Exercise objective: Restate the records below word for word, and omit the images they hold.

Records for processing:
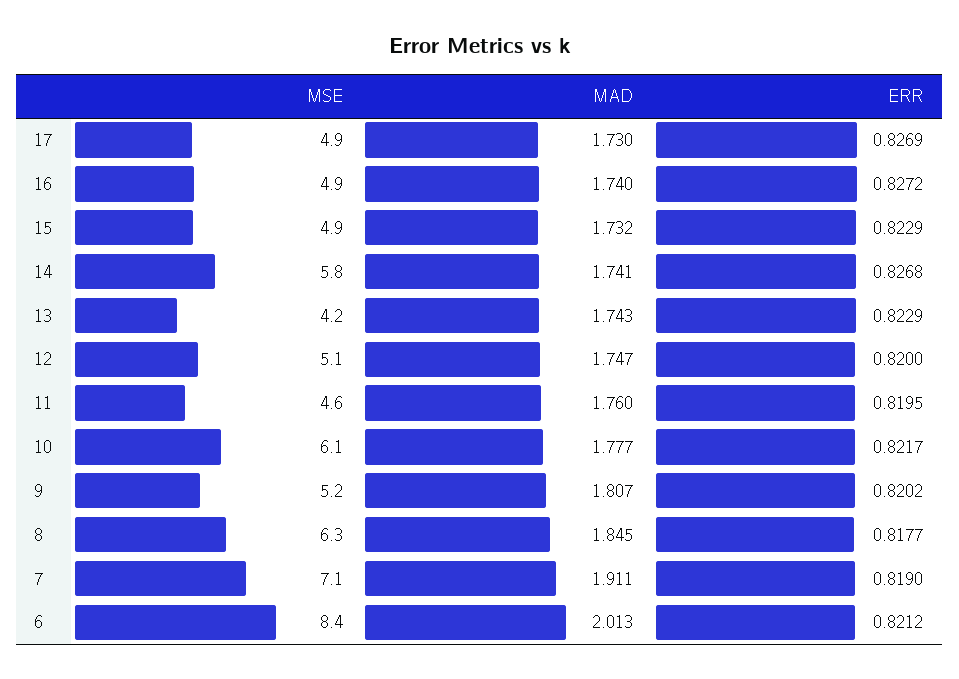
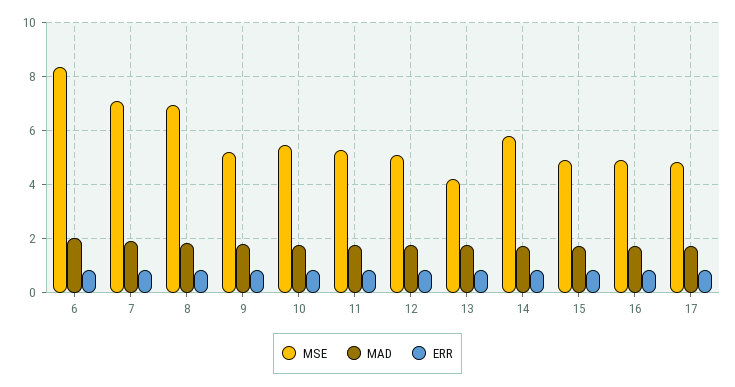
MSE, 11: 4.6 -> 5.25
MSE, 10: 6.1 -> 5.5
MSE, 8: 6.3 -> 7

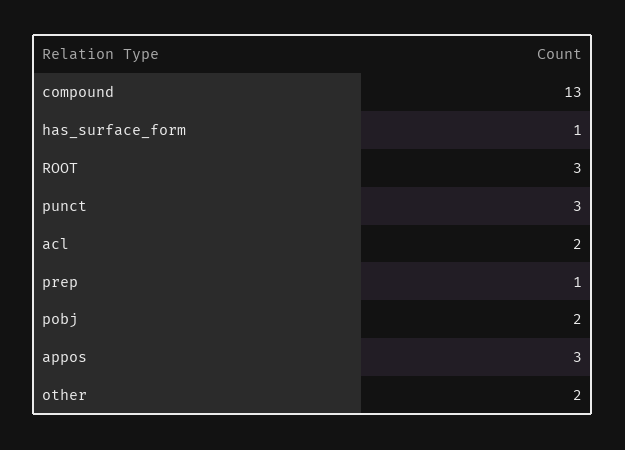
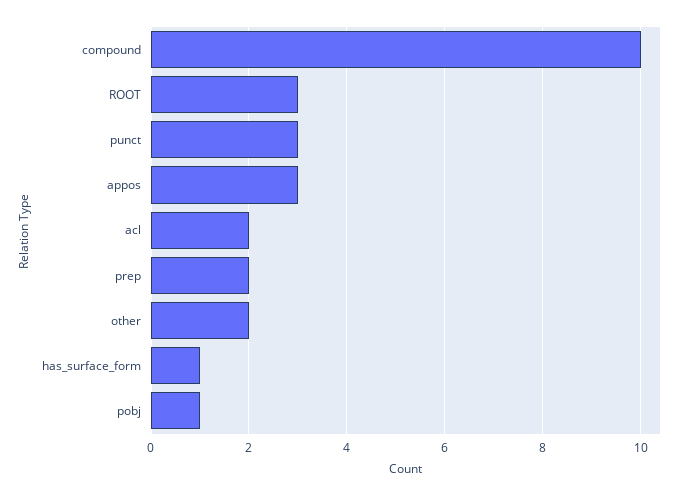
compound: 13 -> 10
prep: 1 -> 2
pobj: 2 -> 1

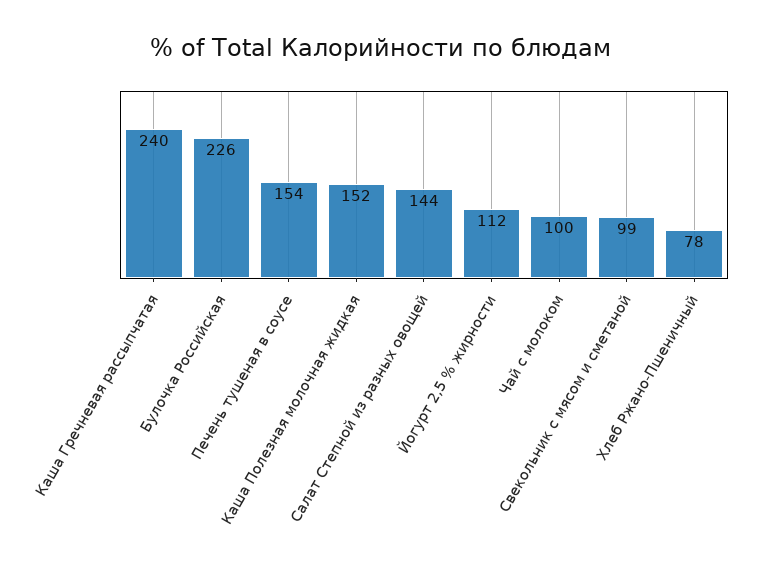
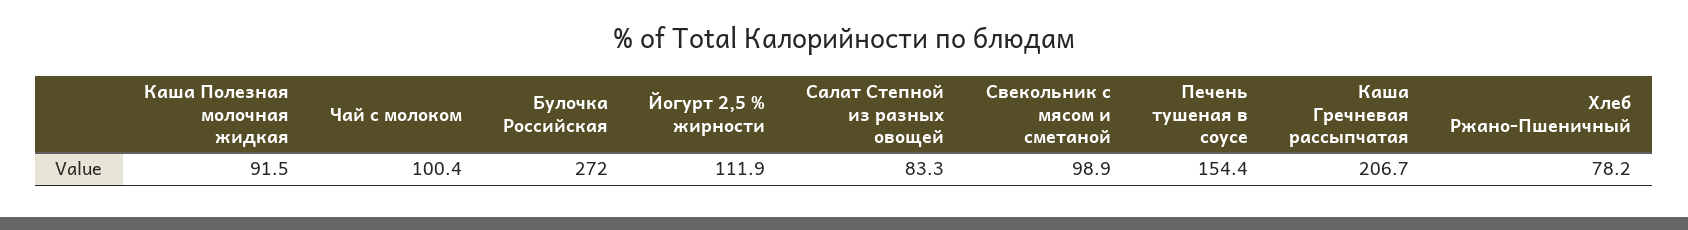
Каша Гречневая рассыпчатая: 240 -> 206.7
Булочка Российская: 226 -> 272
Каша Полезная молочная жидкая: 152 -> 91.5
Салат Степной из разных овощей: 144 -> 83.3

Exercise result:
MSE, 11: 4.6 -> 5.25
MSE, 10: 6.1 -> 5.5
MSE, 8: 6.3 -> 7

compound: 13 -> 10
prep: 1 -> 2
pobj: 2 -> 1

Каша Гречневая рассыпчатая: 240 -> 206.7
Булочка Российская: 226 -> 272
Каша Полезная молочная жидкая: 152 -> 91.5
Салат Степной из разных овощей: 144 -> 83.3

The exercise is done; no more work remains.